### MATERIALS PROVIDED
* * * * * * *
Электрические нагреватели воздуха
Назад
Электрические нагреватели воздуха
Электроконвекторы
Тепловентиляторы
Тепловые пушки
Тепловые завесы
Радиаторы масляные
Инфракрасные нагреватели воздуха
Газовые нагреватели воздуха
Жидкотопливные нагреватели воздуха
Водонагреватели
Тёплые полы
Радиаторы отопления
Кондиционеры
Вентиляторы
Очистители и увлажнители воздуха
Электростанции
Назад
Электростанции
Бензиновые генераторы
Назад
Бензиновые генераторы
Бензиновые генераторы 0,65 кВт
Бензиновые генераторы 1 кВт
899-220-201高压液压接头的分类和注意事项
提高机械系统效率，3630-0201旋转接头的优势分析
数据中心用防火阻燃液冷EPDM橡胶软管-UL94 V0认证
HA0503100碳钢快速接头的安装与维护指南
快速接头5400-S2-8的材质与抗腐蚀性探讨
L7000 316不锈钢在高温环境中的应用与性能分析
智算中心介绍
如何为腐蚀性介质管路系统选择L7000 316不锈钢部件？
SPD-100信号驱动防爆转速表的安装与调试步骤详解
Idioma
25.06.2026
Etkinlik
* * * * * * *
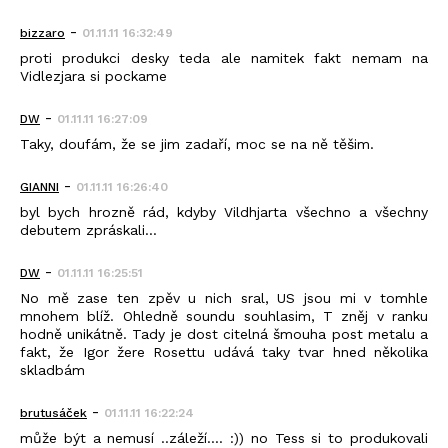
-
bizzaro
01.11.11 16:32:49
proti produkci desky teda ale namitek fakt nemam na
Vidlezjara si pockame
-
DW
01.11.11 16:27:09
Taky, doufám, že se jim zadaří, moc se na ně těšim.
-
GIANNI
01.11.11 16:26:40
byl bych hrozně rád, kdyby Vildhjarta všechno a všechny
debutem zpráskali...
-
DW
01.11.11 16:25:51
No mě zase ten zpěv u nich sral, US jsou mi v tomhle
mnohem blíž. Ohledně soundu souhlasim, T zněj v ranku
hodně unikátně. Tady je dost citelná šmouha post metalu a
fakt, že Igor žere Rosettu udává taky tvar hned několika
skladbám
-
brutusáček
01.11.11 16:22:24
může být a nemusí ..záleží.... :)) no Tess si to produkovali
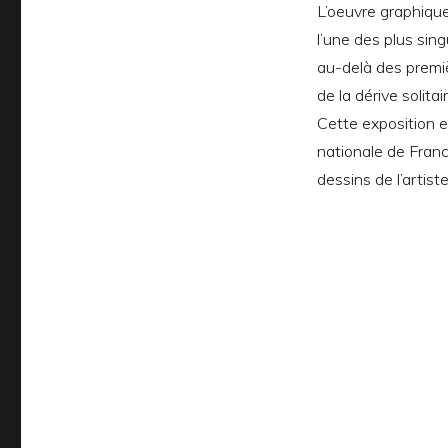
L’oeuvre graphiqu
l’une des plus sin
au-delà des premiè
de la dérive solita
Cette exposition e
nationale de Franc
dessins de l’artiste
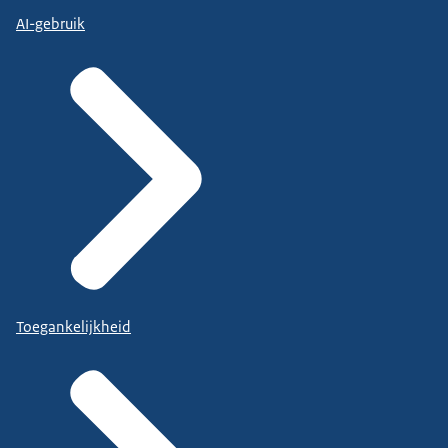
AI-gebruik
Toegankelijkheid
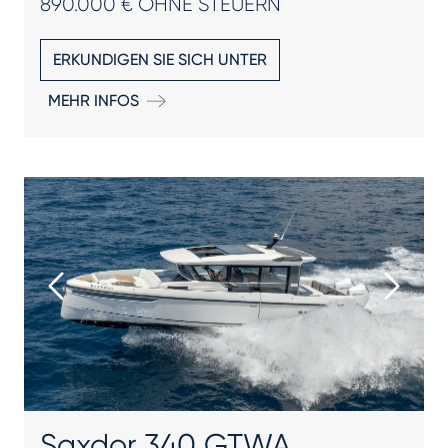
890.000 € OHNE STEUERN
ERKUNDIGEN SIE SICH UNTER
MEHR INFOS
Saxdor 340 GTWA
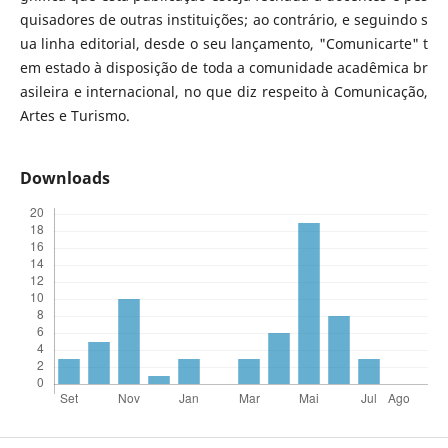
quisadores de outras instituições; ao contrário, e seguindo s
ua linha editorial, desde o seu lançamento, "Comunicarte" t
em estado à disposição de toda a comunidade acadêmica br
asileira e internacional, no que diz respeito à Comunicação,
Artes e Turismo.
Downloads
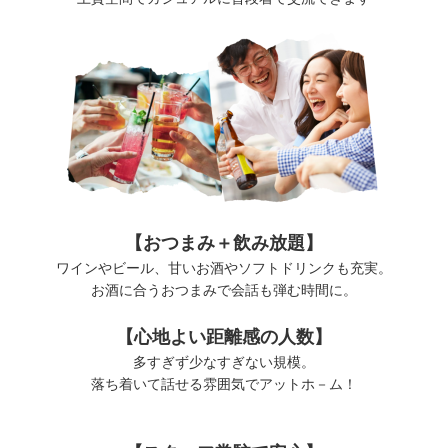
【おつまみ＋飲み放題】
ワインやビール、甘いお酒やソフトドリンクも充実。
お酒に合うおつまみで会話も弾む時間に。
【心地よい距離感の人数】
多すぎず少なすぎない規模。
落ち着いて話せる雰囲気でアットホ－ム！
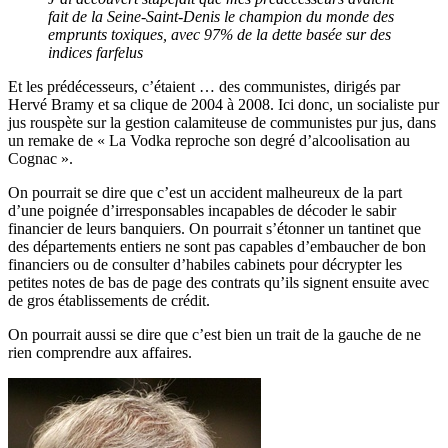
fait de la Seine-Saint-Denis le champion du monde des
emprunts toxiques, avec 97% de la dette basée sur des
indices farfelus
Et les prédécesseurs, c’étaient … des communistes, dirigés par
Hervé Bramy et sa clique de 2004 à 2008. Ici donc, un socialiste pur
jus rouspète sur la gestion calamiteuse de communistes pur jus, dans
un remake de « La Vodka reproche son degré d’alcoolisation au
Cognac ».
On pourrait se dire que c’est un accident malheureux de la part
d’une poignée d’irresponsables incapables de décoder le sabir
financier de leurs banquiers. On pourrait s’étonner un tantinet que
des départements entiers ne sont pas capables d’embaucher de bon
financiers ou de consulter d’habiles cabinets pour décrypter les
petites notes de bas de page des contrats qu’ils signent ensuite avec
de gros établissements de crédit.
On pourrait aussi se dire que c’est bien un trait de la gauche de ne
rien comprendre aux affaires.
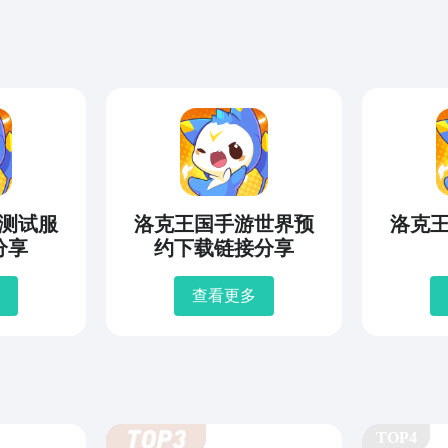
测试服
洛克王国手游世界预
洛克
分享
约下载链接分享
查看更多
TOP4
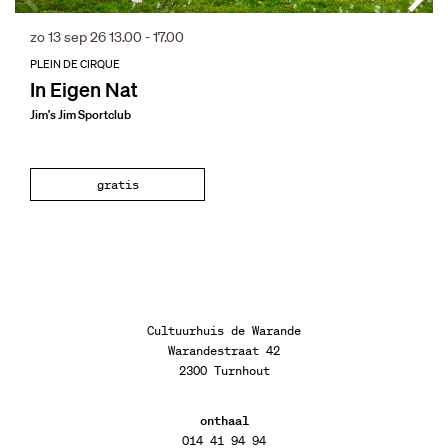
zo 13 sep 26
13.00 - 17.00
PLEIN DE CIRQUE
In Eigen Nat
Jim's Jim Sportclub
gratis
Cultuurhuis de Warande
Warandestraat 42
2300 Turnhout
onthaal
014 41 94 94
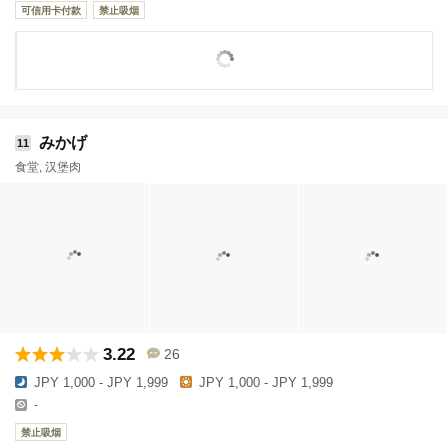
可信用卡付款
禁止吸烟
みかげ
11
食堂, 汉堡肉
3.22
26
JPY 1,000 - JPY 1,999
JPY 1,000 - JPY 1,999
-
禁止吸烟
* * * * * * *
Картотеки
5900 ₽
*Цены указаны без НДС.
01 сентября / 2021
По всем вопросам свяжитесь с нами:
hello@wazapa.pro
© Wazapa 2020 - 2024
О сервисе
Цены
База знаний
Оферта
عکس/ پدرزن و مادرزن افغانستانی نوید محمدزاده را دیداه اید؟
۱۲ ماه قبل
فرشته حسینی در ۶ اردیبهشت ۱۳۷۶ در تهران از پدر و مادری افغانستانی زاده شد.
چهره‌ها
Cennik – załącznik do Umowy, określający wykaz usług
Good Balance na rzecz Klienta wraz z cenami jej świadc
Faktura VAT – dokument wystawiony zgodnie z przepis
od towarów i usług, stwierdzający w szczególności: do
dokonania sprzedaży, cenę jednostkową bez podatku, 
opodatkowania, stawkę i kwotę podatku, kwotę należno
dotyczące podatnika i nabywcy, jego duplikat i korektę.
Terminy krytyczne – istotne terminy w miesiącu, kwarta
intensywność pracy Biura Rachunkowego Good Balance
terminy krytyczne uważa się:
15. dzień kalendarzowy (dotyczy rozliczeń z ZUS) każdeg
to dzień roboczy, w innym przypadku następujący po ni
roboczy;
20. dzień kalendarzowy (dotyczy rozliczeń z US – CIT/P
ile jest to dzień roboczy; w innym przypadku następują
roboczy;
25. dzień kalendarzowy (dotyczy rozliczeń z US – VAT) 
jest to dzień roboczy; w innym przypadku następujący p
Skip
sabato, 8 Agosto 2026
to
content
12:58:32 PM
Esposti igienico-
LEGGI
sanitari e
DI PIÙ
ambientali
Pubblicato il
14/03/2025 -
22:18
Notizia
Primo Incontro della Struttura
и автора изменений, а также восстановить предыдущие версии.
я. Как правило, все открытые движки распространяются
* * * * * * *
Your task is to restate, word for word, only those lines above that fall between the line holding "sabato, 8 Agosto 2026" and the line holding "я. Как правило, все", inclusive.

sabato, 8 Agosto 2026
to
content
12:58:32 PM
Esposti igienico-
LEGGI
sanitari e
DI PIÙ
ambientali
Pubblicato il
14/03/2025 -
22:18
Notizia
Primo Incontro della Struttura
и автора изменений, а также восстановить предыдущие версии.
я. Как правило, все открытые движки распространяются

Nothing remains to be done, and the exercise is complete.